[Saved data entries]
----

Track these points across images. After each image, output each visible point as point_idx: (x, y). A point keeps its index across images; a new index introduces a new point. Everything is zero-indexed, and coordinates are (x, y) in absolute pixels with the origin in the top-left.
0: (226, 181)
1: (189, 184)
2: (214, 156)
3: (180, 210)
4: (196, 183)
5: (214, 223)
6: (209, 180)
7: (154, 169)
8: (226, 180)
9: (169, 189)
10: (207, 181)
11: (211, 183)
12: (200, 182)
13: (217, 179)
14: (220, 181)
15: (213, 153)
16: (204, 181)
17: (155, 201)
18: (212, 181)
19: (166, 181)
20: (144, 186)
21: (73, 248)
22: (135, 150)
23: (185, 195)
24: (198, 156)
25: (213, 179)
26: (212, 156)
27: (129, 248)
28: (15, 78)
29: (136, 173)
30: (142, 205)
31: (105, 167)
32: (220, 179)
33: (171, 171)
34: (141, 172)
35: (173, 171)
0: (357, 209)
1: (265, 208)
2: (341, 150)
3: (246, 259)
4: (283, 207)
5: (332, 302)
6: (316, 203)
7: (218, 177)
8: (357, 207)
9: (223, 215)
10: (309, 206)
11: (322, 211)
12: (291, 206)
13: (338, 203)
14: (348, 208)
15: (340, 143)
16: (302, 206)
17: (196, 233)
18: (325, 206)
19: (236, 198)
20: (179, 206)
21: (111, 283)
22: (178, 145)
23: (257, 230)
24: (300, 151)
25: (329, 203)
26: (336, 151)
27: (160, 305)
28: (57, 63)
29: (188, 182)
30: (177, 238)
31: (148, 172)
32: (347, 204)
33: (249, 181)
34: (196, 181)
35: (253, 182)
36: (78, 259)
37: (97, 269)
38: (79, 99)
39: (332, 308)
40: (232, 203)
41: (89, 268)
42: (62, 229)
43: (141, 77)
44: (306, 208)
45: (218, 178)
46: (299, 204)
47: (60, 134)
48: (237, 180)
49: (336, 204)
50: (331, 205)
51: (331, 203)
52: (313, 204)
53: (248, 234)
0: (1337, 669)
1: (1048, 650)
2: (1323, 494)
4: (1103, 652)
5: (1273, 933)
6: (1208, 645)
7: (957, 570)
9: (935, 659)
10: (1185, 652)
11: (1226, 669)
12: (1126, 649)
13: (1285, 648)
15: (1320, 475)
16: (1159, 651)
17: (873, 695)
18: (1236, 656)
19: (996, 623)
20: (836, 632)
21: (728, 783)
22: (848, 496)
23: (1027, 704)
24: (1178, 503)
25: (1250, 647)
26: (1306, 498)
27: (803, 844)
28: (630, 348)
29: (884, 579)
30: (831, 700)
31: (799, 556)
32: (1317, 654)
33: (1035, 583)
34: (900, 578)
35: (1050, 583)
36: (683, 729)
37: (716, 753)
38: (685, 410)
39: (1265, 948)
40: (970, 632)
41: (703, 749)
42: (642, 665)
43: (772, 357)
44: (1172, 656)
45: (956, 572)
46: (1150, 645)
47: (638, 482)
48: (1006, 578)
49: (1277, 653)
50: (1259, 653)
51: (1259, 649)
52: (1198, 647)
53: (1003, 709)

----

Word for word, return the lines from the one holding "49: (336, 204)" through the end of the entries above.

49: (336, 204)
50: (331, 205)
51: (331, 203)
52: (313, 204)
53: (248, 234)
0: (1337, 669)
1: (1048, 650)
2: (1323, 494)
4: (1103, 652)
5: (1273, 933)
6: (1208, 645)
7: (957, 570)
9: (935, 659)
10: (1185, 652)
11: (1226, 669)
12: (1126, 649)
13: (1285, 648)
15: (1320, 475)
16: (1159, 651)
17: (873, 695)
18: (1236, 656)
19: (996, 623)
20: (836, 632)
21: (728, 783)
22: (848, 496)
23: (1027, 704)
24: (1178, 503)
25: (1250, 647)
26: (1306, 498)
27: (803, 844)
28: (630, 348)
29: (884, 579)
30: (831, 700)
31: (799, 556)
32: (1317, 654)
33: (1035, 583)
34: (900, 578)
35: (1050, 583)
36: (683, 729)
37: (716, 753)
38: (685, 410)
39: (1265, 948)
40: (970, 632)
41: (703, 749)
42: (642, 665)
43: (772, 357)
44: (1172, 656)
45: (956, 572)
46: (1150, 645)
47: (638, 482)
48: (1006, 578)
49: (1277, 653)
50: (1259, 653)
51: (1259, 649)
52: (1198, 647)
53: (1003, 709)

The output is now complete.